Directions for this task:
Could you filter the data below down to the lines that hold the word "McNeese"?

※ ※ ※

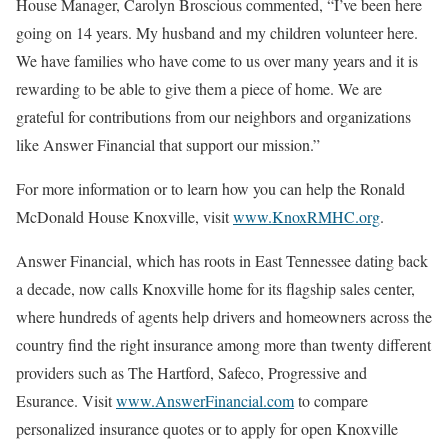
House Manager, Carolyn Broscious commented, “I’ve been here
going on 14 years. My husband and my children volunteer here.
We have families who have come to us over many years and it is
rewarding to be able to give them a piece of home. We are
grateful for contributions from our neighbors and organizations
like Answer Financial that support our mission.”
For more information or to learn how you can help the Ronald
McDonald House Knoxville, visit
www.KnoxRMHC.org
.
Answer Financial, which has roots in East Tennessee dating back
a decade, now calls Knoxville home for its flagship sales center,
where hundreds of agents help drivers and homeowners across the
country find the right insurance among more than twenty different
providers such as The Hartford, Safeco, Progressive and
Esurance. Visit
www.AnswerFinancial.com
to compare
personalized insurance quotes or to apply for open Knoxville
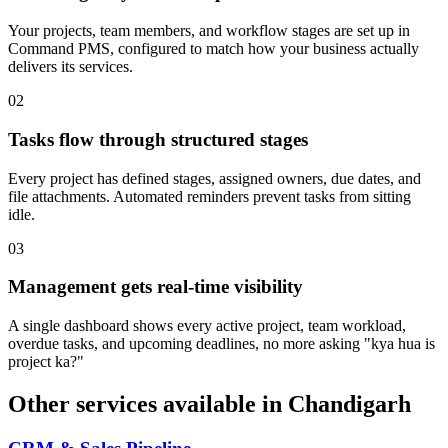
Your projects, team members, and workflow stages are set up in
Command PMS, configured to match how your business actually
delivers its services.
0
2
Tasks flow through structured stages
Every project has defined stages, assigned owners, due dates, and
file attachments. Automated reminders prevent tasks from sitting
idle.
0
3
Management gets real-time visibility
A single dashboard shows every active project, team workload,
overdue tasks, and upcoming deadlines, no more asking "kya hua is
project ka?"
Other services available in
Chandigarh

※ ※ ※

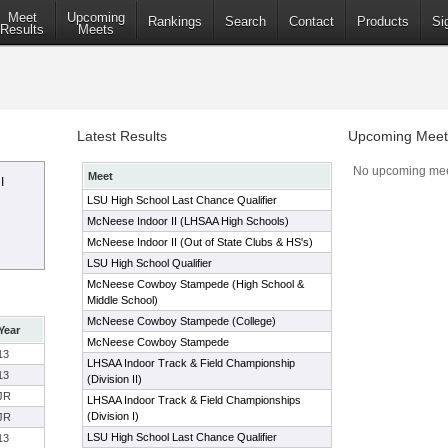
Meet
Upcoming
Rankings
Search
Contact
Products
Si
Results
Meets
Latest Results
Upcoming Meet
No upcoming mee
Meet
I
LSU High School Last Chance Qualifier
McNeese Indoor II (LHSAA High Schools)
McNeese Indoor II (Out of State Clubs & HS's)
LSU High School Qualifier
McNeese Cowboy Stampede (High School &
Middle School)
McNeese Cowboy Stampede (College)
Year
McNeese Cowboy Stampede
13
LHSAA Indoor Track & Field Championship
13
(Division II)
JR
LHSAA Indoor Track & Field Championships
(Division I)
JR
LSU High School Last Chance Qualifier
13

※ ※ ※

Output:
McNeese Indoor II (LHSAA High Schools)
McNeese Indoor II (Out of State Clubs & HS's)
McNeese Cowboy Stampede (High School &
McNeese Cowboy Stampede (College)
McNeese Cowboy Stampede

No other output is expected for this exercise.